Now I know there are those who have had it with the Democratic Party and in many cases with good substantive policy reasons. Certainly the LGBT community can legitimately feel rejected, deceived and abused by the Party this year. With a vastly Democratic Congress and a Democratic President, the results for our community are pitiful. Some of that can be chalked up to a failure of leadership in our own national organizations. There is no question after the elections it is time to look at the results of the last year and hold our leadership accountable.
As a result, many of you are tempted to stay home or vote Green. There is a lot to be said to use a vote to increase the presence of the Green Party but I do not believe that is an effective strategy in a case it could either cause the defeat of a ‘full equality Democrat’ or elect a total destructive nut job like Sharron Angle to the United States Senate. As for you LGBT Republicans, I hope you will continue to get prominent Republicans on the full equality bandwagon. You have done an amazing job recently. Continue to put your resources to build those bridges to our community. Please stay away from those Palin crazies.
However, if you choose to vote Democrat, then this year you most certainly have choices and some good ones. This is a year we can be good citizens, participate in the battle for the best government we can achieve in these times and not blindly support any old Democrat.
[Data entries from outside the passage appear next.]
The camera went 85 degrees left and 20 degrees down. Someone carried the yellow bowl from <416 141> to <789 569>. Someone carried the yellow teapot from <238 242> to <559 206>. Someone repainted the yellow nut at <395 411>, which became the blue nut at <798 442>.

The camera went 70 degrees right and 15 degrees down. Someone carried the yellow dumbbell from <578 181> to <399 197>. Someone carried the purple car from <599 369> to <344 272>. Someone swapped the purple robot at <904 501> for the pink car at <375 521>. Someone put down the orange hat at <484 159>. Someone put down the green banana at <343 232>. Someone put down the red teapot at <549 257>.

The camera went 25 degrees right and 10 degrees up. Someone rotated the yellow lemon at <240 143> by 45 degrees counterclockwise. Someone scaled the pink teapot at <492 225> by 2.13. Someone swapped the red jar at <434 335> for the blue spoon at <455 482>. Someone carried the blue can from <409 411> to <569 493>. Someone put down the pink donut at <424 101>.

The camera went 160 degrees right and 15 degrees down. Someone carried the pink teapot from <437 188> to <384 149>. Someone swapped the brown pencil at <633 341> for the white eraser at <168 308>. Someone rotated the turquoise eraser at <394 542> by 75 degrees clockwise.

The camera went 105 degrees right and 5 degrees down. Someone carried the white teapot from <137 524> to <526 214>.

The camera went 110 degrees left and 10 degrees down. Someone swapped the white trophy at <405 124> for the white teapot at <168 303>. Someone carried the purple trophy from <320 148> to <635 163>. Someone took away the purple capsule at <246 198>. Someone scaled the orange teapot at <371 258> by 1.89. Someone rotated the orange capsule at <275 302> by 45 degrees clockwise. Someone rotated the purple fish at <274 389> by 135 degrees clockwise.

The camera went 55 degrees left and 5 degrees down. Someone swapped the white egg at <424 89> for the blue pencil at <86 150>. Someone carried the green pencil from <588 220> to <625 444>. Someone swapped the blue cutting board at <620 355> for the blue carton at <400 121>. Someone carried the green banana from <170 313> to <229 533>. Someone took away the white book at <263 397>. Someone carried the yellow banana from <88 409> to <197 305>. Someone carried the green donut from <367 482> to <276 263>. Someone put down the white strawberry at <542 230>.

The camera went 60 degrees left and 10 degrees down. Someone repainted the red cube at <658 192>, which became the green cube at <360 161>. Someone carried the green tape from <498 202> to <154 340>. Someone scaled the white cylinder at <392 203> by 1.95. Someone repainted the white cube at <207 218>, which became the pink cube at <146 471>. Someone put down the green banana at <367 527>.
Here are some guidelines on those choices.
1. Vote. For any person of any ideology not to vote is just criminal in my mind.
2. Contribute to those candidates who support ‘full equality including marriage equality’ who are in tough races. I will do my best over the next weeks to point these tough races out to you. We have a number of US Senate races and Congressional races where the Democratic nominee supports us 100%. We should be there for them.
3. Contribute to openly LGBT candidates who have a real shot either directly or through the Gay and Lesbian Victory Fund.
4. Do not contribute to Democratic Party entities. Do you want your money to go to Senator Ben Nelson or Congressman Ike Skelton who oppose us to the hilt? If you contribute to the Party establishment then you are contributing to them.
5. Do support organizations that only support candidates for full equality. If they are supporting candidates with less than full equality then don’t give to them.
6. Also the battles in states like New York, California and Minnesota for marriage equality should be on the top of our lists. The Governor and Attorney General races are crucial to us. Organizations like FightBackNY and ESPA deserve our support in New York.
There is a lot we can do to help as LGBT Democrats in this year’s elections without being blackmailed or guilted into supporting horrible conservative blue dog Democrats. So if you are Democrat, don’t bitch, sit on the sidelines, relinquish your rights to participate and not vote.
It’s one thing to be a conservative Democrat. It’s another thing to act like you don’t want to be a Democrat at all.